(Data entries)
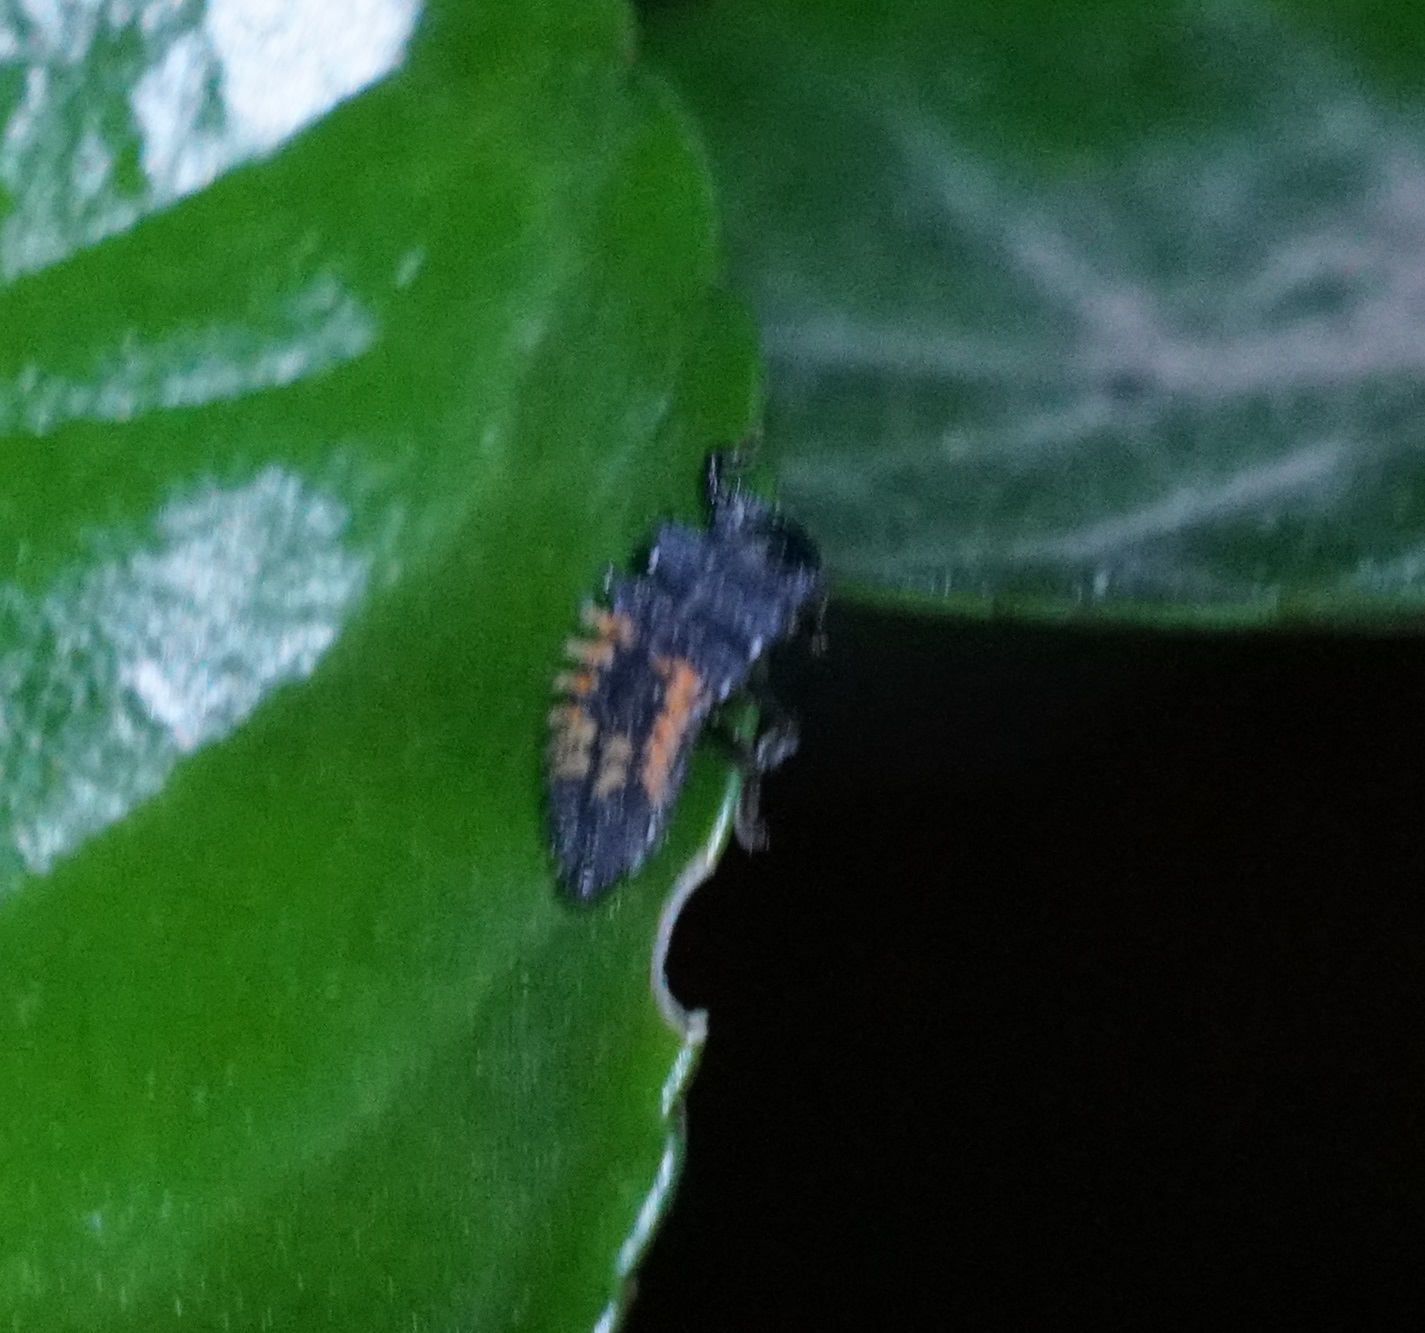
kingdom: Animalia
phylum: Arthropoda
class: Insecta
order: Coleoptera
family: Coccinellidae
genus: Harmonia
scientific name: Harmonia axyridis
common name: Harlequin ladybird
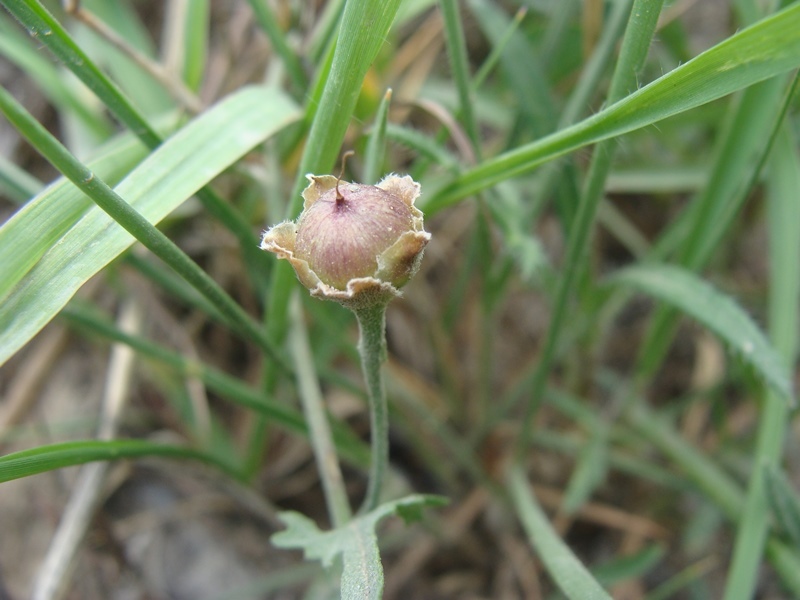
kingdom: Plantae
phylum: Tracheophyta
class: Magnoliopsida
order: Solanales
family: Convolvulaceae
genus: Convolvulus
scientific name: Convolvulus equitans
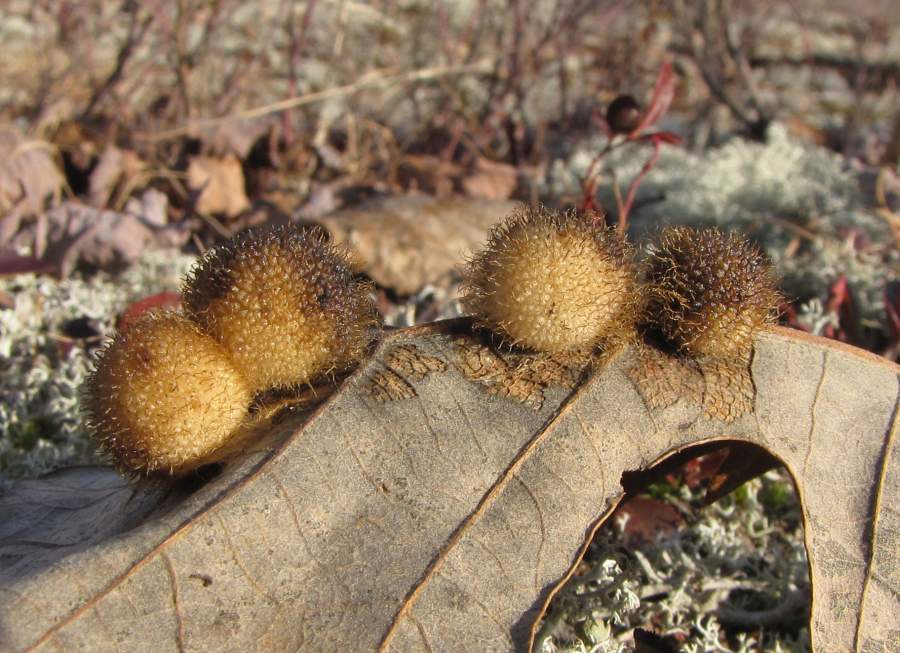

STATED PROBLEM: Arrange the lines above as a Markdown table with the columns "No." and "Line", placing a row number in the first column and the line in the second. Omit the pictures and any blank lines.

ANSWER:
| No. | Line |
|---|---|
| 1 | kingdom: Animalia |
| 2 | phylum: Arthropoda |
| 3 | class: Insecta |
| 4 | order: Coleoptera |
| 5 | family: Coccinellidae |
| 6 | genus: Harmonia |
| 7 | scientific name: Harmonia axyridis |
| 8 | common name: Harlequin ladybird |
| 9 | kingdom: Plantae |
| 10 | phylum: Tracheophyta |
| 11 | class: Magnoliopsida |
| 12 | order: Solanales |
| 13 | family: Convolvulaceae |
| 14 | genus: Convolvulus |
| 15 | scientific name: Convolvulus equitans |